Ryan Robertson, who has lived in Orange for 10 years, said he has many friends who run a short-term rental.
“They take great pride in making their properties immaculate and most impressive homes on the block. These people are ambassadors to our great communities in Orange County and drive extra tourism to the state and county. These rentals bring much-needed income to all of our local communities to bolster local businesses,” Robertson said.
Carter Page, a longtime resident of Orange, said, “Everywhere I go, I see more and more of my favorite businesses closing for good. These are businesses that have served our city for years that now have to close due to the monopolies of other big businesses. I would hate to see another avenue for a simple family to make money during these hard times to be taken away.”
On the other hand, on behalf of his elderly parents, who could not attend the council meeting, David Hillman expressed concerns about the adverse effects of short-term rentals in neighborhoods.
“Leadership should be proactive with the goal of protecting existing neighborhoods. Allowing short-term rentals in quiet neighborhoods disrupts the quality of life for residents seeking peaceful living.

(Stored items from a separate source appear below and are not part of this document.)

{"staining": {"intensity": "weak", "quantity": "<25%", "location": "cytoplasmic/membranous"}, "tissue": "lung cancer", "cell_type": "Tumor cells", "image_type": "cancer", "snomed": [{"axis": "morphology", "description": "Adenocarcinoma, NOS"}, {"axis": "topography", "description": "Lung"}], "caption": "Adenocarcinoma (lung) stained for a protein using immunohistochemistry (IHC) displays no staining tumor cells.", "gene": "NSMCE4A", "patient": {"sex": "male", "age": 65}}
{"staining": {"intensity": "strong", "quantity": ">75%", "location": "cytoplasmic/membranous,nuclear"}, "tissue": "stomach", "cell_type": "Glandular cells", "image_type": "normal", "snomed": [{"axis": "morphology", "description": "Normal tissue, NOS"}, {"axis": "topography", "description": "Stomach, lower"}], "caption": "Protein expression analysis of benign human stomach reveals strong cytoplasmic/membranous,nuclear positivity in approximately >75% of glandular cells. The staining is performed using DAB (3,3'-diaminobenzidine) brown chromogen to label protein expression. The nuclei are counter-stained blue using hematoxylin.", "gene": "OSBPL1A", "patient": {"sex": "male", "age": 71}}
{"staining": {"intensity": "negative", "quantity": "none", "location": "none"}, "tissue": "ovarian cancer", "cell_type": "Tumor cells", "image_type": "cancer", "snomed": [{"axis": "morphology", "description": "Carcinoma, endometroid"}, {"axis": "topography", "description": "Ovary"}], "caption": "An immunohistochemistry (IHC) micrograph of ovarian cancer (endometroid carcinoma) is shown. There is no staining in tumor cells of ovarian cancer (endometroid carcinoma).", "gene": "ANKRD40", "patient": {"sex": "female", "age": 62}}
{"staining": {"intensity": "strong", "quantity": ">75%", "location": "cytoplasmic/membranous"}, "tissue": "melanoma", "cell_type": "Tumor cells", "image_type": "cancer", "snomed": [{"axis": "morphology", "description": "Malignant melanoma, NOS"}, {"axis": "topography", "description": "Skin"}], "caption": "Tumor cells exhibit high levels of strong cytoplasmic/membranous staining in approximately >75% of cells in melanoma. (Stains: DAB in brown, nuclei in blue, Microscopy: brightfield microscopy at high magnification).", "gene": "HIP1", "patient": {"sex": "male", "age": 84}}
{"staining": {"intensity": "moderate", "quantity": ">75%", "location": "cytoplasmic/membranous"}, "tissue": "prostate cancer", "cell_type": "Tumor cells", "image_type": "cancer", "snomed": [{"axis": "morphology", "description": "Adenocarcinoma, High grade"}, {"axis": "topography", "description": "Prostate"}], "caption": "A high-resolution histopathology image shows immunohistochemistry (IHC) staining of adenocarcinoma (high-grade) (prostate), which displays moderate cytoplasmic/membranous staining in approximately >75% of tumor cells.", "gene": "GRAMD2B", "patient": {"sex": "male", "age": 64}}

Converting homes to short-term rentals originally intended for long-term residents is totally counterproductive… Our neighborhoods should be protected and not turned into hotel zones,” Hillman said.
Orange is not the only city in Orange County looking to tighten and re-evaluate restrictions on short-term rentals.
In response to the increasing number of complaints, the Costa Mesa City Council in November voted unanimously to put a temporary moratorium on such lodgings.
In January, Irvine banned short-term rentals in the city citing the adverse effects of the lodgings. “These effects are often cited by neighbors who complain to the city of unpermitted short-term rental uses in their communities,” according to an Irvine city staff report.
Fullerton and Newport Beach have taken an alternative approach to monitoring the lodgings. Both cities require homeowners looking to rent to register with the city, thus allowing them to make themselves available to respond to any disturbances that renters make at their properties.
In addition, Newport Beach and Fullerton are requiring property owners to pay transient occupancy taxes — the same tax paid by traditional hotels.